La Fondita anticipates that at the end of November they will conclude their food services to some of these communities but their work there is far from done. The executive director, Socorro Rivera Rosa, points out that many of the people in these areas don’t qualify for federal or state help. “For example, for FEMA they have to own the property and meet a bunch of other requirements that many of the people in these communities, even if they have lived there for 40 or 50 years, don’t meet,” she added.

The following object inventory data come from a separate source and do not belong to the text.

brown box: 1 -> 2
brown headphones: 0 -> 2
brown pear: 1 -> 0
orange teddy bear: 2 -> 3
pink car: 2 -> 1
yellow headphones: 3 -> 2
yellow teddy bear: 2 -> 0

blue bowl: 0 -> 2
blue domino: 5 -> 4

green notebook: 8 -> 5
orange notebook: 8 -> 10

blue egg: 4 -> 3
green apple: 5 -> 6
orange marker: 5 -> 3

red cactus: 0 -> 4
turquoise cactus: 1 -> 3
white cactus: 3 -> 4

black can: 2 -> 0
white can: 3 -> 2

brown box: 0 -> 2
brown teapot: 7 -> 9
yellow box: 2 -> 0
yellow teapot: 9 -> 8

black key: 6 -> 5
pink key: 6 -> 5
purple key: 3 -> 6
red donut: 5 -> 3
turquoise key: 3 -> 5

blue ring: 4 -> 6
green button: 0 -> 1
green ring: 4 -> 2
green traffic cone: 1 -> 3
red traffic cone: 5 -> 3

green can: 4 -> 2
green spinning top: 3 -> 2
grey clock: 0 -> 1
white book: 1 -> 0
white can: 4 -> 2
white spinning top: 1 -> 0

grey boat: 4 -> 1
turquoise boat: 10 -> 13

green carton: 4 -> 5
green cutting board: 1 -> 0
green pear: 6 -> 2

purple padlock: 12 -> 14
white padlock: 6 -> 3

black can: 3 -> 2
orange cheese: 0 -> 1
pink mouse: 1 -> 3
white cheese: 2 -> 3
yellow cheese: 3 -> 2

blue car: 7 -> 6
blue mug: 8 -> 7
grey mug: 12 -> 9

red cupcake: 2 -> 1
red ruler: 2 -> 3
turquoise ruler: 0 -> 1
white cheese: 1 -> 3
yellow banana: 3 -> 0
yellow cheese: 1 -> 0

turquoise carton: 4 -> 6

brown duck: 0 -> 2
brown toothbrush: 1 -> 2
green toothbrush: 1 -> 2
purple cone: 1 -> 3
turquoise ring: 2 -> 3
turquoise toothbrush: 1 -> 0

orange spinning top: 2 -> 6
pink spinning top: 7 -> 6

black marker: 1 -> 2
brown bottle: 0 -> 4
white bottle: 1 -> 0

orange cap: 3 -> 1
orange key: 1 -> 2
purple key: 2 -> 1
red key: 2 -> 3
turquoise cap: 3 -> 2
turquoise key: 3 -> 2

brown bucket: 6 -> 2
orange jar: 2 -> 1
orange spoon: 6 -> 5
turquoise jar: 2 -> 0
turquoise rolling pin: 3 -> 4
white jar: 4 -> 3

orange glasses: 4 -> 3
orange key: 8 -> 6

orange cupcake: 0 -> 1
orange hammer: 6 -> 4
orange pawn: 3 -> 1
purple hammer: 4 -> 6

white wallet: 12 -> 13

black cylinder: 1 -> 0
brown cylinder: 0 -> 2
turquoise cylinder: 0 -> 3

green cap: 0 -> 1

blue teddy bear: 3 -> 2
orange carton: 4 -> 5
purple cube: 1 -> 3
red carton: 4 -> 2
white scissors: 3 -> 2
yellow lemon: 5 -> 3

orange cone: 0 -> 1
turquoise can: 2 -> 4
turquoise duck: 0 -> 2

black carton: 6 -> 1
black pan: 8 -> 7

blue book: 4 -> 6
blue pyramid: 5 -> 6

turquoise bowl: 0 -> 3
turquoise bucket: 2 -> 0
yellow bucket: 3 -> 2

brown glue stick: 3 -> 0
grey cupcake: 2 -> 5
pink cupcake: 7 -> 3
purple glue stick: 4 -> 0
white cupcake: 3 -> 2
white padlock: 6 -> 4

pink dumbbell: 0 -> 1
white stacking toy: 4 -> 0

This is why they are now contemplating a new strategy to support the people who might still have the physical structure of their home but are actually homeless because they don’t have the means to fix it, as well as the elderly residents who have nowhere else to go. They will also continue to offer medical services and preventive health education to these communities through their program Conexión Saludable Móvil. 

On top of these initiatives stemming from the crisis, they continue to provide basic food, hygiene and medical services to people without homes that visit their center, as well as those who reside in the over 125 apartments La Fondita de Jesús has available for the chronically homeless and for those with the potential to get back to work and eventually afford their own home.